Выбрать главу

Mogelijk overtuigde die heesheid Therava echter. Mensen zoals zij geloofden sterker in vrees als reden dan elke andere. Ze glimlachte in elk geval, maar het was geen warme glimlach. Haar dunne lippen krulden iets en als er al iets van gevoel merkbaar was, was dat er een van voldoening. ‘Jullie drie gaan toekijken en luisteren terwijl jullie Sevanna dienen. Elke dag zal een Wijze jullie ondervragen en dan herhalen jullie elk woord van Sevanna en noemen jullie de namen van de persoon die ze aanhoorde. Als ze in haar slaap praat, herhalen jullie wat ze mompelt. Doe mij dat genoegen en ik zal ervoor zorgen dat jullie worden achtergelaten.’

Hoewel Faile hier geen aandeel in wilde hebben, kon ze onmogelijk weigeren. Als ze dat deed, zou niemand de nacht overleven. Dat wist ze wel zeker. Therava zou geen gevaar willen lopen. Ze zouden het wellicht voor de nacht viel al niet overleven. Deze sneeuw kon heel snel drie in het wit geklede lijken verbergen en ze betwijfelde ten zeerste of iemand zou protesteren als Therava hier ter plekke hun kelen opensneed. Iedereen besteedde al zijn aandacht aan het lopen door de sneeuw. Ze zouden het misschien niet eens zien. ‘Maar als ze dat merkt...’ Faile slikte. Deze vrouw vroeg of ze op een afbrokkelende rotsrand wilden lopen. Nee, ze beval het. Vermoordden de Aiel verspieders?

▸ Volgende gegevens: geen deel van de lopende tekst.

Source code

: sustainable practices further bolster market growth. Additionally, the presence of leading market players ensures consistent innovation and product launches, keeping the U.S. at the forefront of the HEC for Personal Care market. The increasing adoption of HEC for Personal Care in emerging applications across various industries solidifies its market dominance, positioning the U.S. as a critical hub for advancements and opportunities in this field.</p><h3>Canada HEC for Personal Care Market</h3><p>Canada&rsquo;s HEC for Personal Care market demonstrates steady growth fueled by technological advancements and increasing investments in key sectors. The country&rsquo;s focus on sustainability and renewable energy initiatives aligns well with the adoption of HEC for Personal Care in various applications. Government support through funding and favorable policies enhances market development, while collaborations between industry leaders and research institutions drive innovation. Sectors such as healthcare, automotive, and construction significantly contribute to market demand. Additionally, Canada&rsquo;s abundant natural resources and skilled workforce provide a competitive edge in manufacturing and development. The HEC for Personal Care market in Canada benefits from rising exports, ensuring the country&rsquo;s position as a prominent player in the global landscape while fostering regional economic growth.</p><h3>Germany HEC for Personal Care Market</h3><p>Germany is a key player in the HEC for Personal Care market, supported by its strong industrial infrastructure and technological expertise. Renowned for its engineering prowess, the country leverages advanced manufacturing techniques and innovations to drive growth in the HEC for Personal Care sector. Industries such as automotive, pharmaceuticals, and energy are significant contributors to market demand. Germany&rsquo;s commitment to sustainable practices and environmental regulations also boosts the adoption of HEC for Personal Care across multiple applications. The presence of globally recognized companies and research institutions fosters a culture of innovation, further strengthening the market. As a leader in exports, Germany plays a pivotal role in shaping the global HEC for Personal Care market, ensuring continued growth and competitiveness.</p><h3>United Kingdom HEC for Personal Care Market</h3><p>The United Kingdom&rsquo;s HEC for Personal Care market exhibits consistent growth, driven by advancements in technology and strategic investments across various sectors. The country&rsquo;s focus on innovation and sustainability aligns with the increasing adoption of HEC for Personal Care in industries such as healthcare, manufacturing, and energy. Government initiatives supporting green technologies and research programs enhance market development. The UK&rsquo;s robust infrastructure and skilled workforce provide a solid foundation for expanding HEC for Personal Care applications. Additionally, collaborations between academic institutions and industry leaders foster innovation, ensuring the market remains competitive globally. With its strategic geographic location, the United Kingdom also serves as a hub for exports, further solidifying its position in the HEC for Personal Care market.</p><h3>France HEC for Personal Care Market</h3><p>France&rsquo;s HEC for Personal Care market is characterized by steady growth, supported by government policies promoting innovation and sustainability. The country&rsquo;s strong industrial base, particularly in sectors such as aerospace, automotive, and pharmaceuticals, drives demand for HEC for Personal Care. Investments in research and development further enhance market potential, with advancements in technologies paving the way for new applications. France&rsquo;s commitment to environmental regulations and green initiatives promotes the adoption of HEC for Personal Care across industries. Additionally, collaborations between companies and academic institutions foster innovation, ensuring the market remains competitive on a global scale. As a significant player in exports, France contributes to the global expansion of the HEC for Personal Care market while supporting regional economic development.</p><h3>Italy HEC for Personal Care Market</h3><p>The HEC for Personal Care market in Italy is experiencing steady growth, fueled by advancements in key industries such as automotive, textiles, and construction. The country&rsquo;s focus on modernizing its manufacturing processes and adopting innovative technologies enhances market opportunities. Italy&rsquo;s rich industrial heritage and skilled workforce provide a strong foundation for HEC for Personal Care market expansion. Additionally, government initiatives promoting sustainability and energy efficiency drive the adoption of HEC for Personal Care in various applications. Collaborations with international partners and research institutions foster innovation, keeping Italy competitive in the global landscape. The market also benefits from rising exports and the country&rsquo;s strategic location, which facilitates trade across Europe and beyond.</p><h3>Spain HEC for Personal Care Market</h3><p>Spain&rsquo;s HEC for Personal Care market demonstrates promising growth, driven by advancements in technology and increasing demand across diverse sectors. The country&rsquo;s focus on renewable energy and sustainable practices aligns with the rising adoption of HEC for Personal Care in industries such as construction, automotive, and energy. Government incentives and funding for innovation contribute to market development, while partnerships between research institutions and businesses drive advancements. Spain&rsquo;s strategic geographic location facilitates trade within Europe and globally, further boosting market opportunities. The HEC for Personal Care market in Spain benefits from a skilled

Ze had er nooit aan gedacht dat aan Bain of Chiad te vragen. ‘Zult u ons beschermen, Wijze?’ De vrouw met het harde gezicht greep Faile met stalen vingers bij de kin, dwong haar stil te staan en trok haar omhoog tot ze op haar tenen stond. Therava’s ogen priemden in de hare. Failes mond voelde droog aan, want die blik beloofde pijn. ‘Als ze het merkt, gai’shain, snij ik je in stukken en stop ik je in de kookpot. Dus kun je er maar beter voor zorgen dat ze niets merkt. Vannacht dienen jullie in haar tent. Jullie en honderd anderen, dus zullen jullie weinig om handen hebben en doen wat echt van belang is.’

Therava bekeek de drie vrouwen nauwgezet en knikte toen voldaan. Ze zag drie zachte natlanders, te zwak om ongehoorzaam te zijn. Zonder verder een woord te zeggen liet ze Faile los en draaide zich om. Enkele tellen later waren zij en de andere Wijzen in de sneeuw verdwenen.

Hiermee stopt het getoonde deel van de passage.